Prediction using a GBM model

The gbm package uses a predict() function to generate predictions from a model, similar to many other machine learning packages in R. When you see a function like predict() that works on many different types of input (a GBM model, a RF model, a GLM model, etc), that indicates that predict() is an "alias" for a GBM-specific version of that function. The GBM specific version of that function is predict.gbm(), but for convenience sake, we can just use predict() (either works).

One thing that's particular to the predict.gbm() however, is that you need to specify the number of trees used in the prediction. There is no default, so you have to specify this manually. For now, we can use the same number of trees that we specified when training the model, which is 10,000 (though this may not be the optimal number to use).
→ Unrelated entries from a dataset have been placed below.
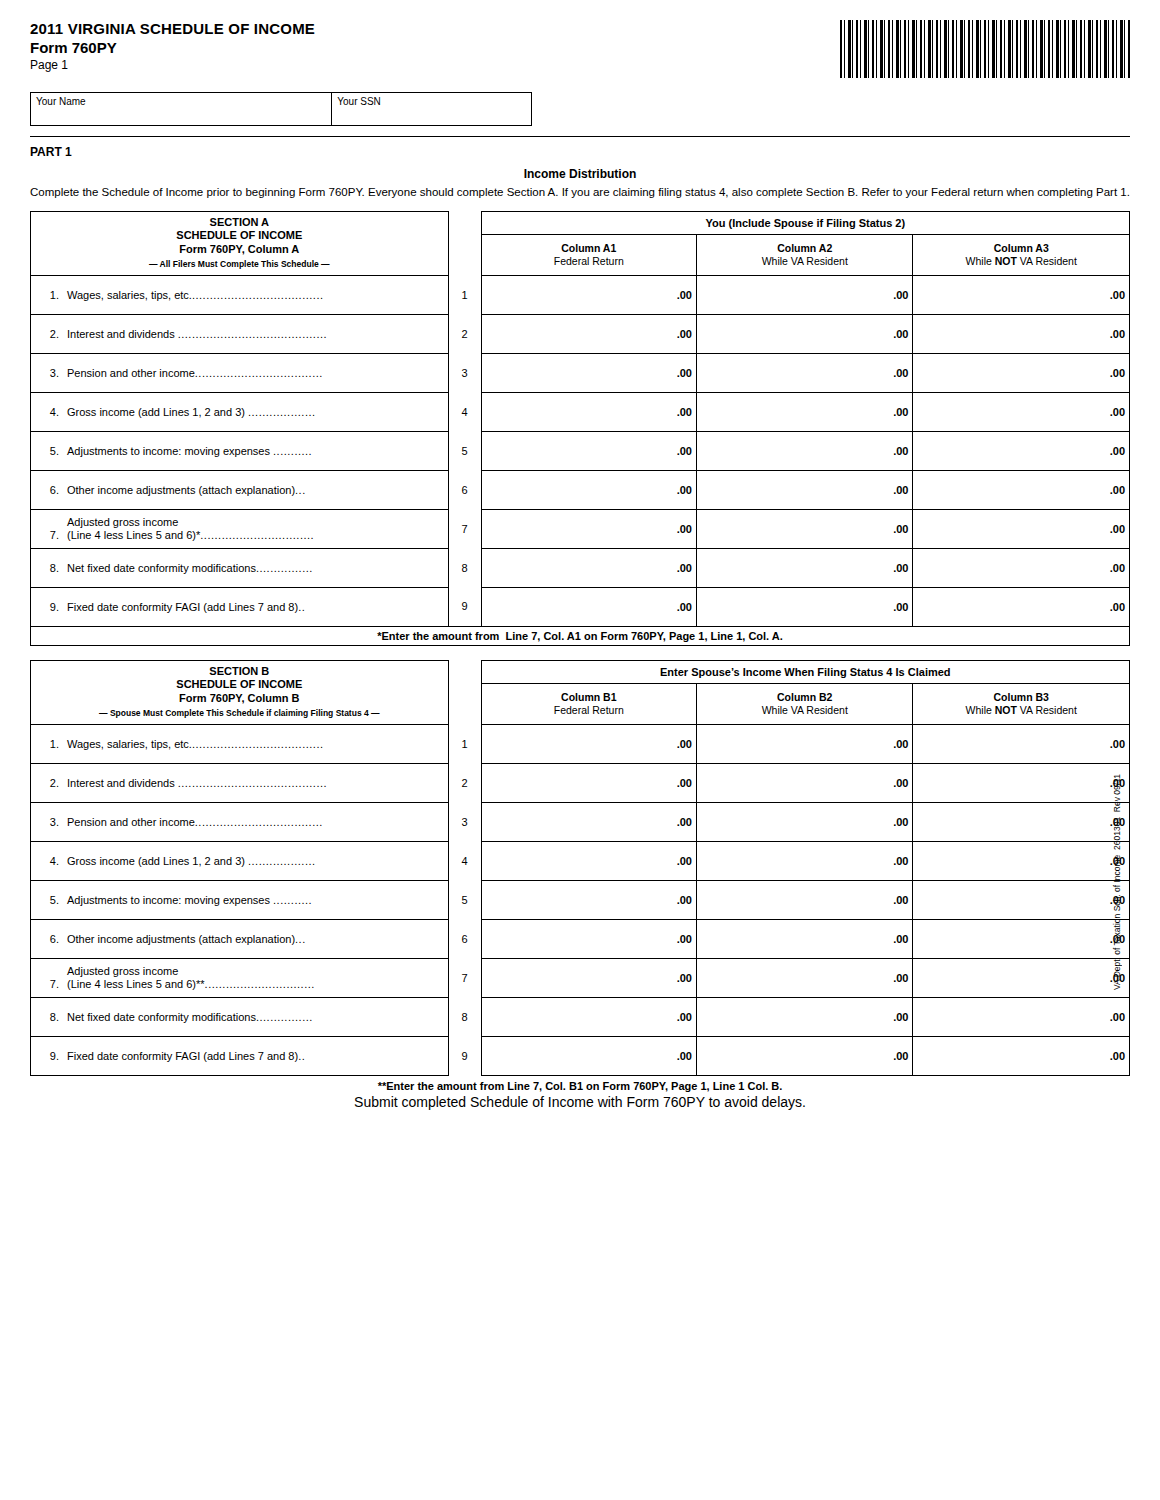2011 VIRGINIA SCHEDULE OF INCOME
Form 760PY
Page 1
Your Name
Your SSN
PART 1
Income Distribution
Complete the Schedule of Income prior to beginning Form 760PY. Everyone should complete Section A. If you are claiming filing status 4, also complete Section B. Refer to your Federal return when completing Part 1.
| SECTION A SCHEDULE OF INCOME Form 760PY, Column A — All Filers Must Complete This Schedule — | | You (Include Spouse if Filing Status 2) |
| | Column A1 Federal Return | Column A2 While VA Resident | Column A3 While NOT VA Resident |
| 1. Wages, salaries, tips, etc. ..................................... | 1 | .00 | .00 | .00 |
| 2. Interest and dividends .......................................... | 2 | .00 | .00 | .00 |
| 3. Pension and other income .................................... | 3 | .00 | .00 | .00 |
| 4. Gross income (add Lines 1, 2 and 3) ................... | 4 | .00 | .00 | .00 |
| 5. Adjustments to income: moving expenses ........... | 5 | .00 | .00 | .00 |
| 6. Other income adjustments (attach explanation) ... | 6 | .00 | .00 | .00 |
| 7. Adjusted gross income (Line 4 less Lines 5 and 6)* ................................ | 7 | .00 | .00 | .00 |
| 8. Net fixed date conformity modifications ................ | 8 | .00 | .00 | .00 |
| 9. Fixed date conformity FAGI (add Lines 7 and 8) .. | 9 | .00 | .00 | .00 |
| *Enter the amount from Line 7, Col. A1 on Form 760PY, Page 1, Line 1, Col. A. |
| SECTION B SCHEDULE OF INCOME Form 760PY, Column B — Spouse Must Complete This Schedule if claiming Filing Status 4 — | | Enter Spouse’s Income When Filing Status 4 Is Claimed |
| | Column B1 Federal Return | Column B2 While VA Resident | Column B3 While NOT VA Resident |
| 1. Wages, salaries, tips, etc. ..................................... | 1 | .00 | .00 | .00 |
| 2. Interest and dividends .......................................... | 2 | .00 | .00 | .00 |
| 3. Pension and other income .................................... | 3 | .00 | .00 | .00 |
| 4. Gross income (add Lines 1, 2 and 3) ................... | 4 | .00 | .00 | .00 |
| 5. Adjustments to income: moving expenses ........... | 5 | .00 | .00 | .00 |
| 6. Other income adjustments (attach explanation) ... | 6 | .00 | .00 | .00 |
| 7. Adjusted gross income (Line 4 less Lines 5 and 6)** ............................... | 7 | .00 | .00 | .00 |
| 8. Net fixed date conformity modifications ................ | 8 | .00 | .00 | .00 |
| 9. Fixed date conformity FAGI (add Lines 7 and 8) .. | 9 | .00 | .00 | .00 |
**Enter the amount from Line 7, Col. B1 on Form 760PY, Page 1, Line 1 Col. B.
Submit completed Schedule of Income with Form 760PY to avoid delays.
VA Dept. of Taxation Sch. of Income 2601301 Rev 09/11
Another argument that you can specify is type, which is only relevant to Bernoulli and Poisson distributed outcomes. When using Bernoulli loss, the returned value is on the log odds scale by default and for Poisson, it's on the log scale. If instead you specify type = "response", then gbm converts the predicted values back to the same scale as the outcome. This will convert the predicted values into probabilities for Bernoulli and expected counts for Poisson.

Instructions
100 XP
  • Generate predictions on the test set, using 10,000 trees.
  • Generate predictions on the test set using type = "response" and 10,000 trees.
  • Compare the ranges of the two sets of predictions.